=== Activity ===
Among the entries below, find the line with "outside the image.", then quote it and each following line up to and including the line with "23: (262, 116, 2.68)", and nothing else.
== Data shown
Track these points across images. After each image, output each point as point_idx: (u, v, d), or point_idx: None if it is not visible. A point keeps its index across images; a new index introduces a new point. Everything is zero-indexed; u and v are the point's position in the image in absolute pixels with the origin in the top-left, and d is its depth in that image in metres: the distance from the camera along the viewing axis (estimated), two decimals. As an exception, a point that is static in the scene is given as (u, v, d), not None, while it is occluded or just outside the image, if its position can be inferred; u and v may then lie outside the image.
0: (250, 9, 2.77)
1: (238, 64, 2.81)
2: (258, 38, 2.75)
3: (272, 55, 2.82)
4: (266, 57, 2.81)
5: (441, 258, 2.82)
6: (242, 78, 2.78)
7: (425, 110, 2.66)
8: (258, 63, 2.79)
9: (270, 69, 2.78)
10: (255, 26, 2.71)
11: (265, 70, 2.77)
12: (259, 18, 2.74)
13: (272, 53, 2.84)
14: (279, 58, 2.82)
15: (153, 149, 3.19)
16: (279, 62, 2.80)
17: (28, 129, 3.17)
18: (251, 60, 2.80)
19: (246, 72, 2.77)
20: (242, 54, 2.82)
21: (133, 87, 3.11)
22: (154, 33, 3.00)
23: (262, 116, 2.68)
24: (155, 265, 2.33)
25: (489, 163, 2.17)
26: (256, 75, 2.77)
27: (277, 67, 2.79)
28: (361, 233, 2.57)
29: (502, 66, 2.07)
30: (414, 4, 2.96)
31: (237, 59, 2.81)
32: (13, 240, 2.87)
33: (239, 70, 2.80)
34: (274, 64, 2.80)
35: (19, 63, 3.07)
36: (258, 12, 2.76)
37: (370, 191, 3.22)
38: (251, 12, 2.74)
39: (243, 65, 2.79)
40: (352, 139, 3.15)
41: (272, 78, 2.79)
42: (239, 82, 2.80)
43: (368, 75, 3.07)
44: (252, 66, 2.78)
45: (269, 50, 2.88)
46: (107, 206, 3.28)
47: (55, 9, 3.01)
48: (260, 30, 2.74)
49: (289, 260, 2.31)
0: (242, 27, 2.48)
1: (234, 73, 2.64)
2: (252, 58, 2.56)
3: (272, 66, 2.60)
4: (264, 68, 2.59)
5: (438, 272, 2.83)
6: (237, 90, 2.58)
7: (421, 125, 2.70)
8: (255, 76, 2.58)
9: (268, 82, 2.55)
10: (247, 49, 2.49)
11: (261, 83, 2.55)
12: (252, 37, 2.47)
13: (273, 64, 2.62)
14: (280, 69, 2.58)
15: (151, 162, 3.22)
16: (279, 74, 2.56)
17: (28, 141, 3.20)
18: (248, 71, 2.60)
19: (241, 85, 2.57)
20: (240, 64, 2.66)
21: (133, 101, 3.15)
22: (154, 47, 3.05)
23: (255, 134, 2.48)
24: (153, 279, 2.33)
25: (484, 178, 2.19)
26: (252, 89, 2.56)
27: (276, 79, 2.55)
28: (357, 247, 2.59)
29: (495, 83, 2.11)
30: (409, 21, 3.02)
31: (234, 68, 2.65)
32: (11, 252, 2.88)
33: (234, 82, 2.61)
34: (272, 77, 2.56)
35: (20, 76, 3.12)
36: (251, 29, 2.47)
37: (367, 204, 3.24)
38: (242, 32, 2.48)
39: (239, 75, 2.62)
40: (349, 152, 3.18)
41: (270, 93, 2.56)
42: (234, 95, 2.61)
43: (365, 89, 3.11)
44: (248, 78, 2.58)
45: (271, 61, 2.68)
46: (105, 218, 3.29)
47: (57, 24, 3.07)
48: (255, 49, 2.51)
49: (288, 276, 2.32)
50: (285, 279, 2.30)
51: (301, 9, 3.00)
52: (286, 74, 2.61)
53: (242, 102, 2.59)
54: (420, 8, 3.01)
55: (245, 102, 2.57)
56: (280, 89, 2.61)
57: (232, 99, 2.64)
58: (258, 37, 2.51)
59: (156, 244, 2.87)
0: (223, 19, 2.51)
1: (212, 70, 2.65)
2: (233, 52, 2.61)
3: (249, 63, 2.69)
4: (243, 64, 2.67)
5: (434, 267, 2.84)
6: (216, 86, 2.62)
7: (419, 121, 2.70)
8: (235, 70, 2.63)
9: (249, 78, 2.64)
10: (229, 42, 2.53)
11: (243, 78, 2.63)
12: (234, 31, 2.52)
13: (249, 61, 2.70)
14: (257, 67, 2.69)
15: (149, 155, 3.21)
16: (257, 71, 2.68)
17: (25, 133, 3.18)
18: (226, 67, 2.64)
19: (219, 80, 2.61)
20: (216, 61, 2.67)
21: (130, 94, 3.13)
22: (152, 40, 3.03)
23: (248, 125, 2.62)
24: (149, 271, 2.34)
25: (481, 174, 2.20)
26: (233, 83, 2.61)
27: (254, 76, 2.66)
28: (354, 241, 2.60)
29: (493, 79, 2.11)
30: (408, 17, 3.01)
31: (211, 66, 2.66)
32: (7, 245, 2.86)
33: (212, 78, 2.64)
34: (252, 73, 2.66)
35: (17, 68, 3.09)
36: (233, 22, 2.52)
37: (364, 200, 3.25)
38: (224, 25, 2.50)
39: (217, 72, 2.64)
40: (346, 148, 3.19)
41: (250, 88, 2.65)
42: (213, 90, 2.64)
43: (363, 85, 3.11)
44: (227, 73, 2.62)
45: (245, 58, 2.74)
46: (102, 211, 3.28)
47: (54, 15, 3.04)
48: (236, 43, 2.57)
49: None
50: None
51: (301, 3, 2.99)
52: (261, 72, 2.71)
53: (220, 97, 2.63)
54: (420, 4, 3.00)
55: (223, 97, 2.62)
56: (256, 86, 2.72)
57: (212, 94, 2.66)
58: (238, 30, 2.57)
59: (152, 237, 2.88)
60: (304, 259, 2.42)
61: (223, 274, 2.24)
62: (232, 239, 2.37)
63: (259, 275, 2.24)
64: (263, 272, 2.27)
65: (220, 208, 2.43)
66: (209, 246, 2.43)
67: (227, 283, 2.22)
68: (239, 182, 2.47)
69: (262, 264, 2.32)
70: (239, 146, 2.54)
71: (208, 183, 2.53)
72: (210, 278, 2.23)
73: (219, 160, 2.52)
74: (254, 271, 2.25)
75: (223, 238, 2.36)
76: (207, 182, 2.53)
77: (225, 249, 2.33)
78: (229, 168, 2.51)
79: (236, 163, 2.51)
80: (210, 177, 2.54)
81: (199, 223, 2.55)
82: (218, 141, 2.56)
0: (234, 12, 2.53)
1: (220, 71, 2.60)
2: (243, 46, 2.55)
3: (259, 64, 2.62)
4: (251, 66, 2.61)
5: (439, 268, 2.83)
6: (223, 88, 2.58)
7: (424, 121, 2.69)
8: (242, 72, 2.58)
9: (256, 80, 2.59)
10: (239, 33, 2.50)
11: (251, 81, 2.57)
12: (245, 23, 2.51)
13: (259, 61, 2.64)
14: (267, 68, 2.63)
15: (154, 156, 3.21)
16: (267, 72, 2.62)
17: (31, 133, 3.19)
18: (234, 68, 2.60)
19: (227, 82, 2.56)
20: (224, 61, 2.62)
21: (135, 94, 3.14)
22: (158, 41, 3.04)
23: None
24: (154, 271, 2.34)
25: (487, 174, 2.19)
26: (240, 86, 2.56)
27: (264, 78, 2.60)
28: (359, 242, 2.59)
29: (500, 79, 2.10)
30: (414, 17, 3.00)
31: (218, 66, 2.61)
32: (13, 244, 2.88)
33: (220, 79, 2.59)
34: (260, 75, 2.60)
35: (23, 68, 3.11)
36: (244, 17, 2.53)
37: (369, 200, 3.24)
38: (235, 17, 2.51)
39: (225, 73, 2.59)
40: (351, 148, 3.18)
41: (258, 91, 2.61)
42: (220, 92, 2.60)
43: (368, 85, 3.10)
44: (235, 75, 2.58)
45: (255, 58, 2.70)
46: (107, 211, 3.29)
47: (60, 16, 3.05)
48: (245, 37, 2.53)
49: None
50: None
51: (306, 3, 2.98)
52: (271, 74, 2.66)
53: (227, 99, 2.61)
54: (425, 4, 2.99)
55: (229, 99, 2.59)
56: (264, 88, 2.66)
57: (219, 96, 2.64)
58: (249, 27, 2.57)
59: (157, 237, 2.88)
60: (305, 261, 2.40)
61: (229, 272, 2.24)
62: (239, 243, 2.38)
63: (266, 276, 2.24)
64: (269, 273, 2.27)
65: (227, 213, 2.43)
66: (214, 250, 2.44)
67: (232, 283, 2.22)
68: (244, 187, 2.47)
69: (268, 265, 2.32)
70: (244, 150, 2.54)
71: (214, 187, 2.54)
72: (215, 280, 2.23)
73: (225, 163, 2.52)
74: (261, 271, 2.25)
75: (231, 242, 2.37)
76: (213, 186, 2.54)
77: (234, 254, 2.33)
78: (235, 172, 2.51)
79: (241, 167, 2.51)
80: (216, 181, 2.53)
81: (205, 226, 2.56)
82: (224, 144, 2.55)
====
== Data shown
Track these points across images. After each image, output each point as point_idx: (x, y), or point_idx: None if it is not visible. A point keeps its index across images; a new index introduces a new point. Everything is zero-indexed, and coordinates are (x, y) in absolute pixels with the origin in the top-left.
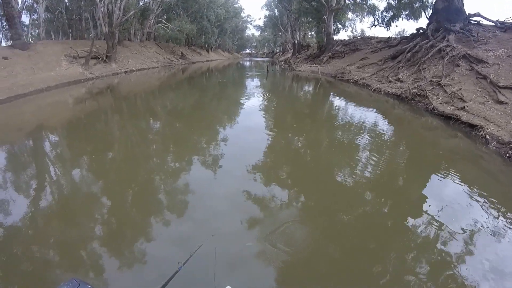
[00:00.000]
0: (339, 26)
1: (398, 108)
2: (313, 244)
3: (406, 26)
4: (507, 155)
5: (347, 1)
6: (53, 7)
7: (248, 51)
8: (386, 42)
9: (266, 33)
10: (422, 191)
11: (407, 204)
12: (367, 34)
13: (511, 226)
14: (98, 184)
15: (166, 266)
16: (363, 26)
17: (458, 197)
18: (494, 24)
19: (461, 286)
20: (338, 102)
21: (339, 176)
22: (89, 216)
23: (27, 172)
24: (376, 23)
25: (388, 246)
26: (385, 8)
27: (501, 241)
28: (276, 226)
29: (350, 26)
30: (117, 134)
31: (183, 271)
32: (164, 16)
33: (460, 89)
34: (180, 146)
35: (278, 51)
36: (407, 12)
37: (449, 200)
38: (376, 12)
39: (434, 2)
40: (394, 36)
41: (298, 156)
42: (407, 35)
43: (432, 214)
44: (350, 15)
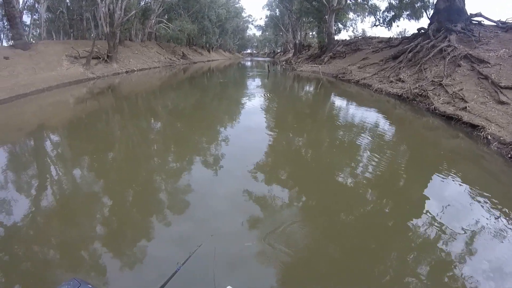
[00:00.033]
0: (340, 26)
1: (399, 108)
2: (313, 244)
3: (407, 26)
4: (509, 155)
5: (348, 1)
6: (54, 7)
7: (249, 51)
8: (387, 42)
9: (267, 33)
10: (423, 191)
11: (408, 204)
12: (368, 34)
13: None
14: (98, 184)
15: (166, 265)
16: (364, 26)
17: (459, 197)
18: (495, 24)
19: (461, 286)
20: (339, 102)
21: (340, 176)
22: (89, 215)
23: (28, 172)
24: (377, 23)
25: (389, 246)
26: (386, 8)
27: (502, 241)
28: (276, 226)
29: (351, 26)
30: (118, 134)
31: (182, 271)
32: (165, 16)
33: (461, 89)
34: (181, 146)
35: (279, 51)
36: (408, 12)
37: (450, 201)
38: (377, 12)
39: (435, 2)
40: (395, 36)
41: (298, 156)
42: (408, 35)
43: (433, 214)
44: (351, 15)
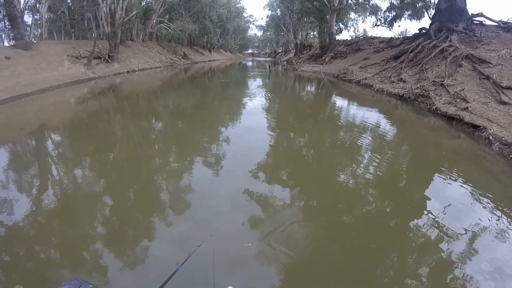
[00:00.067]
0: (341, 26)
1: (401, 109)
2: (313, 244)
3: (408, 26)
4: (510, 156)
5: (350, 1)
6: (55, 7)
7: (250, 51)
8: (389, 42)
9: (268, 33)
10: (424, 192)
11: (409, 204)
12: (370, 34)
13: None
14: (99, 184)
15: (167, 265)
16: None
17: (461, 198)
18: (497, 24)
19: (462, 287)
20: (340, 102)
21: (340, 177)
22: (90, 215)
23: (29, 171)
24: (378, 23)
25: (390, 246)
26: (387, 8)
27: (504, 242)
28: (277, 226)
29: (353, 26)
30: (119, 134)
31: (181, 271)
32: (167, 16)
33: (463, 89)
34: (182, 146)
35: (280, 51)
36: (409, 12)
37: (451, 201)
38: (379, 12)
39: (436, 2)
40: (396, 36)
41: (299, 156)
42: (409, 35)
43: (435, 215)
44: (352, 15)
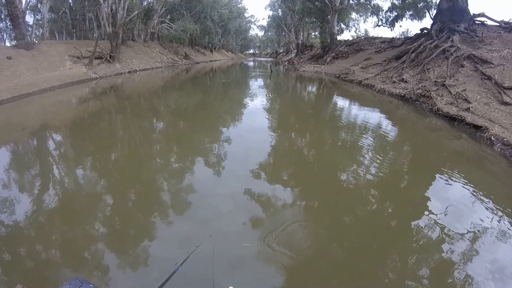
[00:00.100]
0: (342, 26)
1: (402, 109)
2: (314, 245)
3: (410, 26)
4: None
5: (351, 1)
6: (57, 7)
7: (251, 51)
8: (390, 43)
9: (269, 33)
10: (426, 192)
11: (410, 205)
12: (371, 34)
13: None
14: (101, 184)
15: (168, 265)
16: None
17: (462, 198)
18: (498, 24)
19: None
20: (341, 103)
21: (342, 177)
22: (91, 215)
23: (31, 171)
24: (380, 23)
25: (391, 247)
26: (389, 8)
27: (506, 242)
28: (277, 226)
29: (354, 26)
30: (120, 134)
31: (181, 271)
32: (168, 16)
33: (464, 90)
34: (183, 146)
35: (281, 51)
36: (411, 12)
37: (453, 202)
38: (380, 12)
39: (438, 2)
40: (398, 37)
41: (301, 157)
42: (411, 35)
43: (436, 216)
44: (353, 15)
====
== Data shown
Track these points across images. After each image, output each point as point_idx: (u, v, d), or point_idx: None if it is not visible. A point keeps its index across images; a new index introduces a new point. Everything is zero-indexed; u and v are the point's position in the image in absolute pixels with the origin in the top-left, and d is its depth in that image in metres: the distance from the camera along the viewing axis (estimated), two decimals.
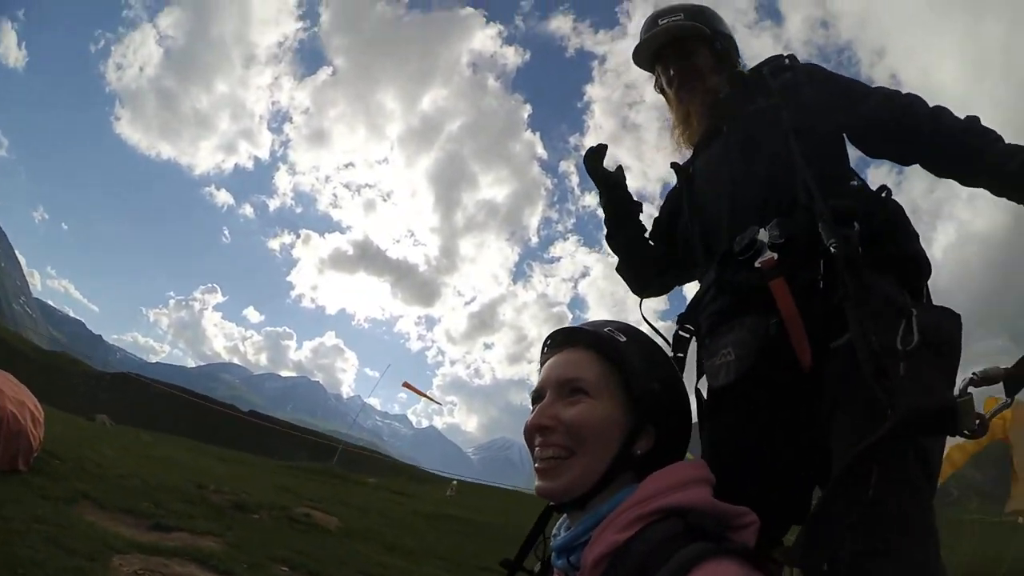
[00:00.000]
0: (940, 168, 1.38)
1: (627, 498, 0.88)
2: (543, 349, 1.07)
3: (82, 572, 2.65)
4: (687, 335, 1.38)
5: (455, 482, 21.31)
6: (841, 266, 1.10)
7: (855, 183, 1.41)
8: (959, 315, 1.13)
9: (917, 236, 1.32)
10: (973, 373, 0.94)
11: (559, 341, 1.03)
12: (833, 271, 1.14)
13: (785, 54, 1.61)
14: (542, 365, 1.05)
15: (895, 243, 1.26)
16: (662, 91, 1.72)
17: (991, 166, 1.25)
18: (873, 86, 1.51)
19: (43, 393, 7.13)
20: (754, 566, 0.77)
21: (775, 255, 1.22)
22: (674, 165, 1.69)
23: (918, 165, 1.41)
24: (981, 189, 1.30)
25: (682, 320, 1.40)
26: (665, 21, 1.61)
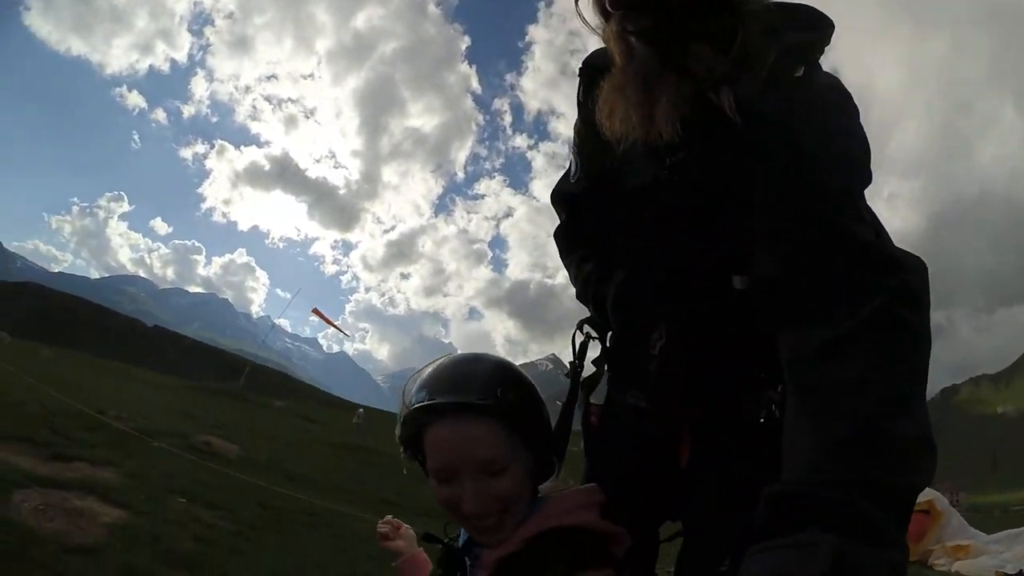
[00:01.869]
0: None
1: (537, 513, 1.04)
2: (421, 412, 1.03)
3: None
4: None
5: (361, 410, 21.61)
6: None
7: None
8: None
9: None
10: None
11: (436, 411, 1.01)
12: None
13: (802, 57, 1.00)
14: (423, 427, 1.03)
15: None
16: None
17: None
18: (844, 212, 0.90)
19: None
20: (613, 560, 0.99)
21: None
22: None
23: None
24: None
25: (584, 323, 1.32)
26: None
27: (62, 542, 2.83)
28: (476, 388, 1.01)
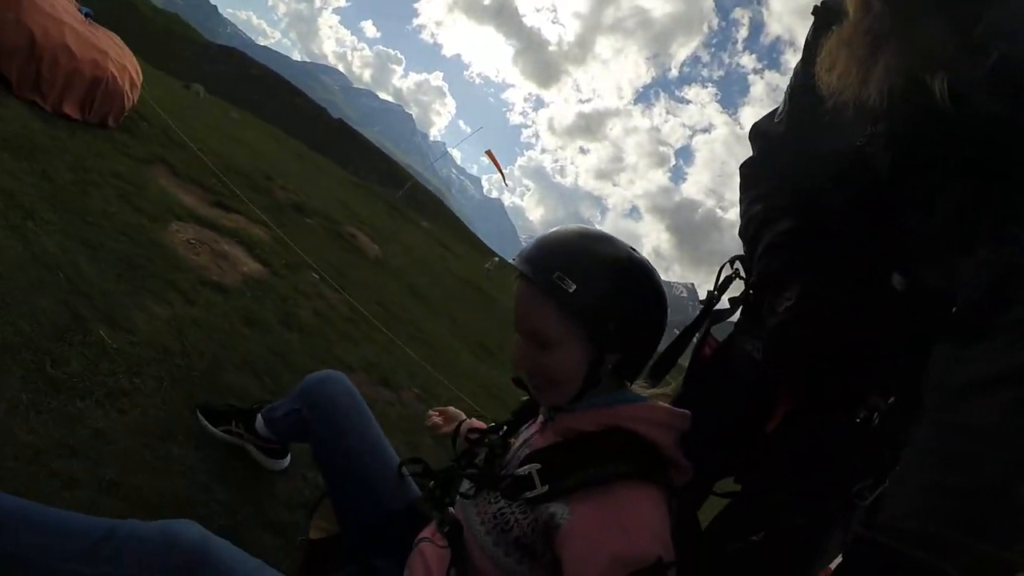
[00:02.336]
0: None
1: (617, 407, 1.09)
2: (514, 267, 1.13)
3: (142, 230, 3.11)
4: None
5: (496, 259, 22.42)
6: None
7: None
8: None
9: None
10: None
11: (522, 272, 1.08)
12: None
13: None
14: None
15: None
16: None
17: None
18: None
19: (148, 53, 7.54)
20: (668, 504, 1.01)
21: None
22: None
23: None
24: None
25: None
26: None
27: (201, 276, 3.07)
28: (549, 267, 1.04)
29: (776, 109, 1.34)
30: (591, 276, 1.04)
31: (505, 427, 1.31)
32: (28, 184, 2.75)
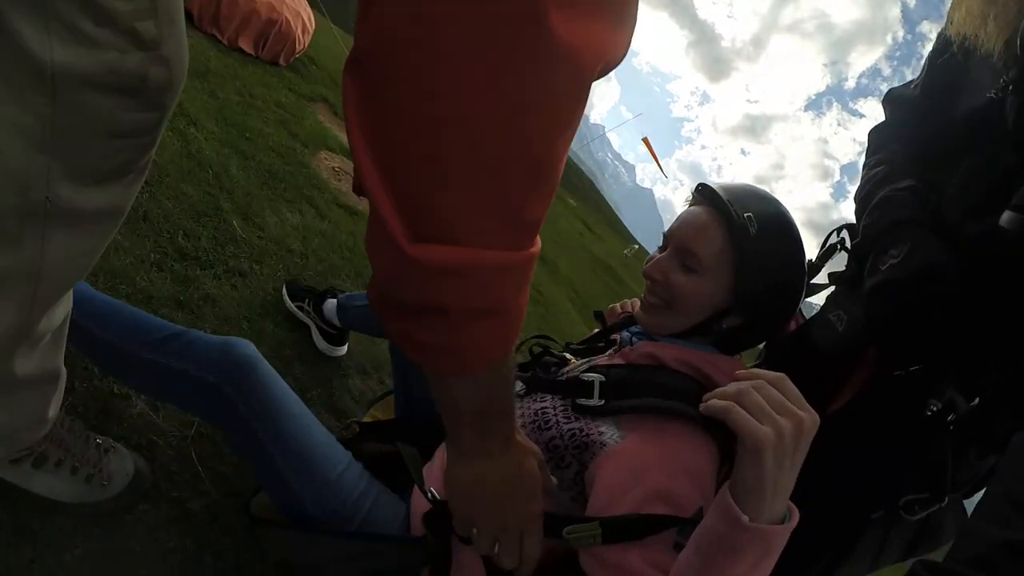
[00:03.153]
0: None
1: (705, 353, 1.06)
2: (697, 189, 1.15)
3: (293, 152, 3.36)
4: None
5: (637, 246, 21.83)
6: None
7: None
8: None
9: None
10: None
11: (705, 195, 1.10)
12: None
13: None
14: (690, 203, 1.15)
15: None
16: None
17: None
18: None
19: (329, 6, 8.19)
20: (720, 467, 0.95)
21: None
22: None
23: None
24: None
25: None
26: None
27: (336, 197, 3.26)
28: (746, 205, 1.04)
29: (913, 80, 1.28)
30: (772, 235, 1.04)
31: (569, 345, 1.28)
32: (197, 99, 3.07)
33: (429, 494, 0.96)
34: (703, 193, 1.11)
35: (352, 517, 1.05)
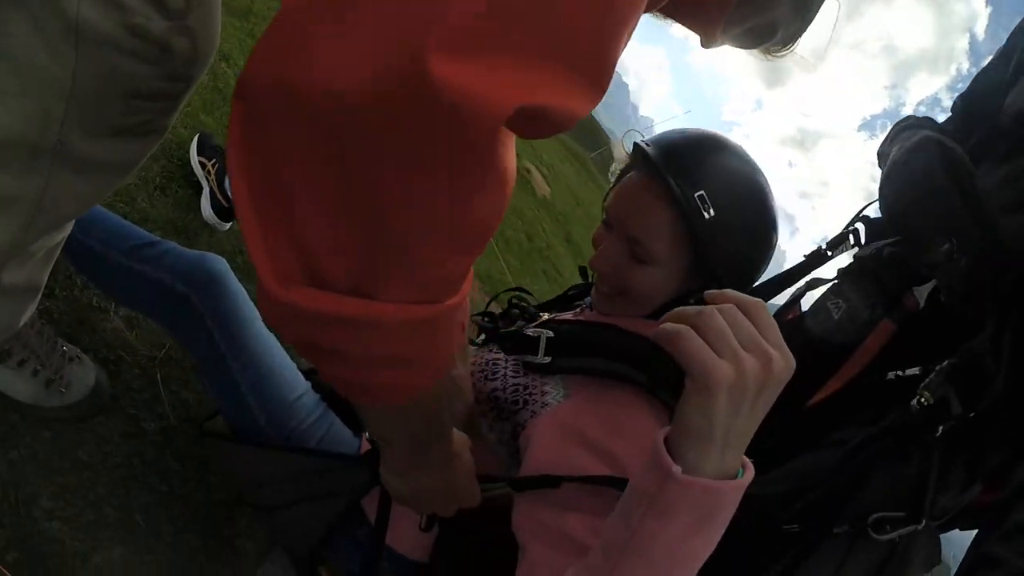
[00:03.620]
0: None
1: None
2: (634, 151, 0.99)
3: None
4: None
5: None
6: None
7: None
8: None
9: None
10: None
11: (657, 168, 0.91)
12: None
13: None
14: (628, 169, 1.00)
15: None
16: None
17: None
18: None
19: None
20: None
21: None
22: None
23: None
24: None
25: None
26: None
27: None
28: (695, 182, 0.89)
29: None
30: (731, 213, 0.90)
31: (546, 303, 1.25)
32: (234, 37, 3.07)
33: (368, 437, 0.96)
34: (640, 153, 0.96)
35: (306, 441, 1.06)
====
=== Answer section ===
Track these points across images. After each image, output each point as point_idx: (u, v, d), or point_idx: None if it is not visible. A point keeps its index across images; a new index introduces a new point. Everything is zero-indexed; u and v are the point's position in the image in absolute pixels with the origin in the top-left, and d is its depth in that image in metres: the distance from the camera along the viewing axis (estimated), two decimals. As an exception, a point that is static in the scene is given as (u, v, d), not None, while it is occluded or just outside the image, if its position can be inferred; u and v may then lie outside the image.
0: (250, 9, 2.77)
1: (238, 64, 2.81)
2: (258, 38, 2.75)
3: (272, 55, 2.82)
4: (266, 57, 2.81)
5: (441, 258, 2.82)
6: (242, 78, 2.78)
7: (425, 110, 2.66)
8: (258, 63, 2.79)
9: (270, 69, 2.78)
10: (255, 26, 2.71)
11: (265, 70, 2.77)
12: (259, 18, 2.74)
13: (272, 53, 2.84)
14: (279, 58, 2.82)
15: (153, 149, 3.19)
16: (279, 62, 2.80)
17: (28, 129, 3.17)
18: (251, 60, 2.80)
19: (246, 72, 2.77)
20: (242, 54, 2.82)
21: (133, 87, 3.11)
22: (154, 33, 3.00)
23: (262, 116, 2.68)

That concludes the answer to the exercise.